> **Selected extract**

28. If the Customer purchases the Cloud Services from Synnex in accordance with clause 27, it agrees that it must not:
(a) license, sublicense, transfer, assign, resell or otherwise make the Cloud Services or any part of the Cloud Services available to any third parties who are not End Users;
(b) modify, alter, reverse engineer, decompile, disassemble or make derivative works of the Cloud Services or any part of the Cloud Services;
(c) access or use the Cloud Services for any reason other than to resell the Cloud Services to End Users or to manage its relationship with End Users (including to manage the End Users’ access to and use of the Cloud Services);
(d) copy or reproduce any part of the Cloud Services except as permitted under this Agreement; or
(e) remove any trademarks, copyright works or notices of similar rights from the Cloud Services and any documentation provided to the Customer as part of the Cloud Services.
29. In the event that Synnex terminates these terms and conditions in accordance with clause 13(b) and without limiting any other rights Synnex may have with respect to the Customer’s default, the Customer agrees that:
(a) Synnex may, in its discretion, cease supplying the Cloud Services to the Customer; and
(b) if Synnex ceases supplying the Cloud Services to the Customer under clause 29(a), the Customer must assign to Synnex all of its rights and obligations under any End User Agreements it has entered into with End Users in accordance with clause 27(e)i.

30. If the Customer’s credit card is declined a second time when the card is debited by Synnex under clause 15, Synnex may, in its sole discretion to terminate these terms and conditions; and

31. For the avoidance of doubt and subject to clause 35, in the event that Synnex can no longer provide the Cloud Services by reason of the fact that the third party can no longer provide the online platform as contemplated by clause 27, Synnex’s liability to the Customer is limited in accordance with clause 36.

32. The Customer must ensure that its End Users do not use the Cloud Services for illegal or illegitimate purposes including, but not limited to:
(a) storing or transmitting illegal content, pornography or other sexually explicit information and images;
(b) selling illegal goods or services;
(c) breaching or otherwise circumventing any security or authentication measures;
(d) circumventing storage space limits;
(e) violating the law in any way, including storing, publishing or sharing material that is fraudulent, defamatory or misleading; and
(f) sending unsolicited communications, promotions or advertisements or spam.

> **Provided records**
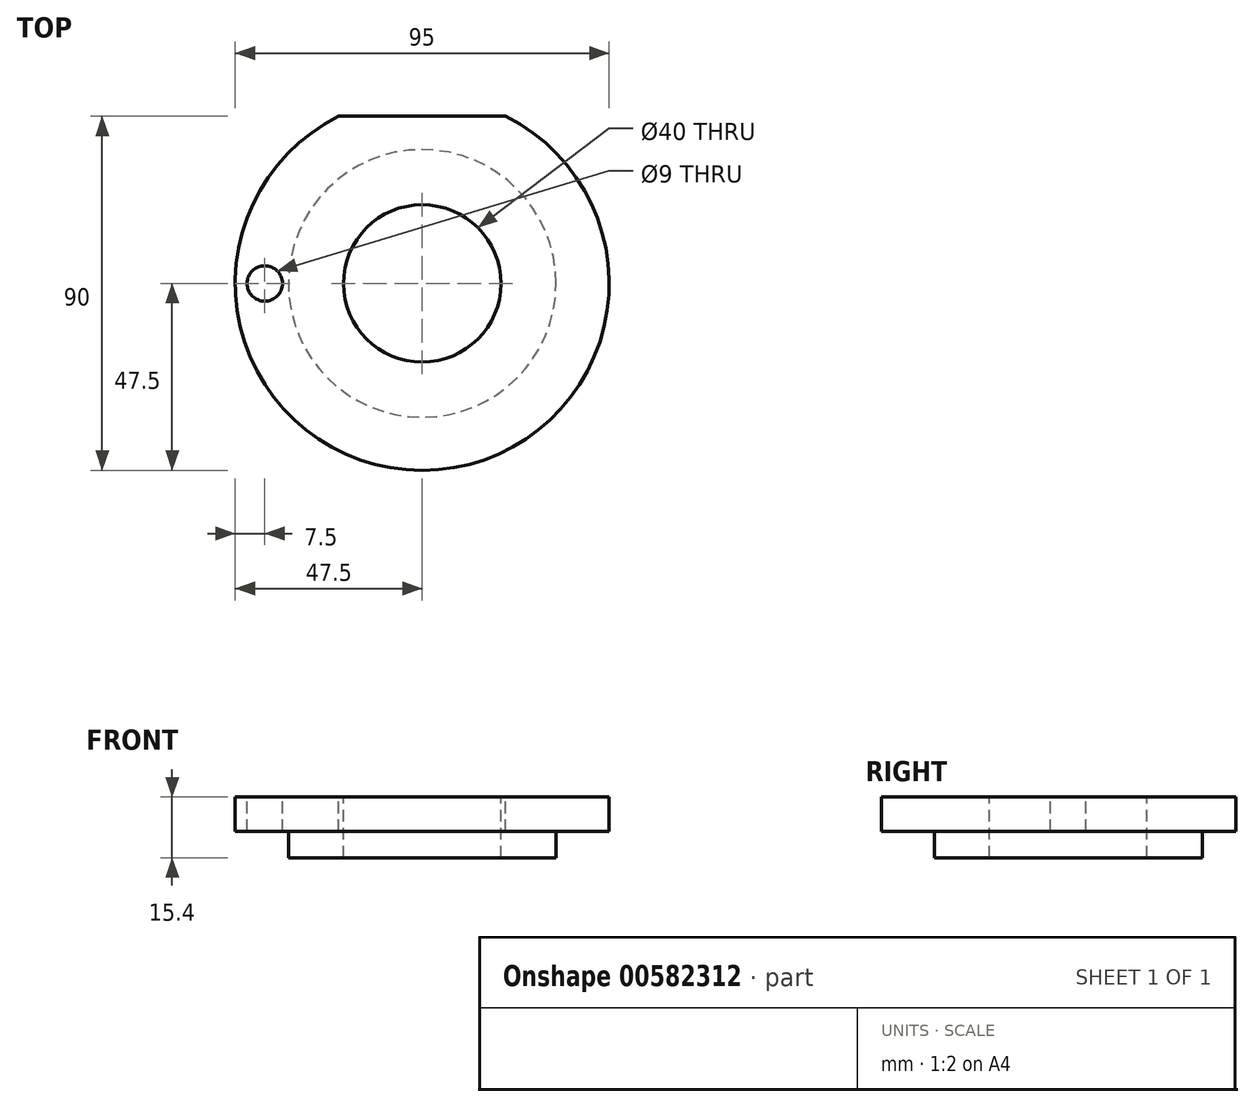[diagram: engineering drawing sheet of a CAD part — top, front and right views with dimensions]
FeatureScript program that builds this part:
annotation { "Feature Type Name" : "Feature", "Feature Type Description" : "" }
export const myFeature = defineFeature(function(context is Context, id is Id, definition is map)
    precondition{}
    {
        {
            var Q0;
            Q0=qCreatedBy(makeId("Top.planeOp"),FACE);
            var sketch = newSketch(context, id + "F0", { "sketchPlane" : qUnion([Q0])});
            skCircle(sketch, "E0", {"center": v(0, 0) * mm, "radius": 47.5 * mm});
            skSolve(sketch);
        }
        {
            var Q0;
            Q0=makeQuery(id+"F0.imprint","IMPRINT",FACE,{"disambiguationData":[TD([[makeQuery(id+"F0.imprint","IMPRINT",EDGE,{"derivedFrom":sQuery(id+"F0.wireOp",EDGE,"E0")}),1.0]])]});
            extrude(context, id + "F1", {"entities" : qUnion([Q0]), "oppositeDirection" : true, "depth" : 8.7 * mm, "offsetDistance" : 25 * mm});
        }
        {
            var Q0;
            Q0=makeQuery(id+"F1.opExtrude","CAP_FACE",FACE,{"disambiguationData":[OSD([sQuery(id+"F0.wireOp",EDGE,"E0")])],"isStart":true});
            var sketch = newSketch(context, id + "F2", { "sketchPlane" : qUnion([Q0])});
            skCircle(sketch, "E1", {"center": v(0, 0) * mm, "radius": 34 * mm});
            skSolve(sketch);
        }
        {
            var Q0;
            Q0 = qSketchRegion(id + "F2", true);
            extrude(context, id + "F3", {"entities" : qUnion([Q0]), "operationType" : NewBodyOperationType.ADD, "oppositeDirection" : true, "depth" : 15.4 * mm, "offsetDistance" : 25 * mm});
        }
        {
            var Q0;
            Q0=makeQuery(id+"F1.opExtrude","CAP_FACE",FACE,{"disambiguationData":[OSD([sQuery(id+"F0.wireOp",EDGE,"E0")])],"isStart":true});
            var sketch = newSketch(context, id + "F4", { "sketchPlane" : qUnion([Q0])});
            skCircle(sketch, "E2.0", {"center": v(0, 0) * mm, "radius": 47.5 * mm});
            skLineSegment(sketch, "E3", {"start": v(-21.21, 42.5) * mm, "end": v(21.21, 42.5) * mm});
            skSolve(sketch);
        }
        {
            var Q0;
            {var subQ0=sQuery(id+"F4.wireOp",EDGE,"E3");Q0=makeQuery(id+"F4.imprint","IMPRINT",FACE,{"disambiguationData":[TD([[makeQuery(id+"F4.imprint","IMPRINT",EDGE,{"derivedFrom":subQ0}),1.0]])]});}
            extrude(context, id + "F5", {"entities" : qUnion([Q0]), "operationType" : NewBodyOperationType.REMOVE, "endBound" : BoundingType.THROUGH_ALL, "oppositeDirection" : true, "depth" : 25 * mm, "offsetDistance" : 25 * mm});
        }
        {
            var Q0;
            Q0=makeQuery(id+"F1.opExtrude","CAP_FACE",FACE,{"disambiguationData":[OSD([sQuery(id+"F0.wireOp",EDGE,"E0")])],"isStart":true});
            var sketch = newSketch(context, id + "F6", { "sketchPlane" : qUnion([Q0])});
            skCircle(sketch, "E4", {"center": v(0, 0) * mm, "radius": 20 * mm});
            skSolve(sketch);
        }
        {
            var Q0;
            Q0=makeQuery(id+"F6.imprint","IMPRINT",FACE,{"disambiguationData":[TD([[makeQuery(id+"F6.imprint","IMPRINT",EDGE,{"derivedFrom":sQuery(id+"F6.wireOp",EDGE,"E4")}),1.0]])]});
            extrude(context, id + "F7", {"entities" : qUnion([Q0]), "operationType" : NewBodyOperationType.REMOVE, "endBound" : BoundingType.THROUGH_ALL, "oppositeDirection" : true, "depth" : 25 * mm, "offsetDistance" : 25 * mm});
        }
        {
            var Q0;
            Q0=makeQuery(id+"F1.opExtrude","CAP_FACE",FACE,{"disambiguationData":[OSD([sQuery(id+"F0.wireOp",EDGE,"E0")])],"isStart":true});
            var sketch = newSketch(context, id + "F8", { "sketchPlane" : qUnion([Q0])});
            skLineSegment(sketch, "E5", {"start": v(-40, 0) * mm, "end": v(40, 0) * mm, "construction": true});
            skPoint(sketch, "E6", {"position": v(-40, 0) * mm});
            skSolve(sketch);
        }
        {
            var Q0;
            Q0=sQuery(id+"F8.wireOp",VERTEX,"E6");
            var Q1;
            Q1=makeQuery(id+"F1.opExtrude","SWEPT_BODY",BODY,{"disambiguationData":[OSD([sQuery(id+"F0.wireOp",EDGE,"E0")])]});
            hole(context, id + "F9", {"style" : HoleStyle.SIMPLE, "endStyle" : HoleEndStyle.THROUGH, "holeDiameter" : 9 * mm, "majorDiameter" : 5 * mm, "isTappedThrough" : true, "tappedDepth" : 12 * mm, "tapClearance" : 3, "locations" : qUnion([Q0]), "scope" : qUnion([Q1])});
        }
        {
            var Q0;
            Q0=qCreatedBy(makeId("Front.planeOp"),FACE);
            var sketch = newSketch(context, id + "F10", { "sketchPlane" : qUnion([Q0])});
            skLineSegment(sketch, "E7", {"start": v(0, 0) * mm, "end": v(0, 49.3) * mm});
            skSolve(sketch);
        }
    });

> **Tasks for this exercise**
(A) Answer these from the cloud services terms:
(i) Under clause 29(b), what must the Customer assign to Synnex if Synnex stops supplying the Cloud Services?
(ii) Which clause sets the limit on Synnex's liability when it can no longer provide the Cloud Services?
(iii) Which item in clause 32's list deals with storage space?
(B) Using clause 31 of the cloud services terms, explain why Synnex might be unable to provide the Cloud Services and what then applies to its liability to the Customer.

> **In response**
(A)
(i) All of its rights and obligations under any End User Agreements it has entered into with End Users in accordance with clause 27(e)i.
(ii) Clause 36.
(iii) Item (d), circumventing storage space limits.

(B) Clause 31 covers the case where Synnex can no longer provide the Cloud Services because the third party can no longer provide the online platform contemplated by clause 27. In that event, and subject to clause 35, Synnex's liability to the Customer is limited in accordance with clause 36.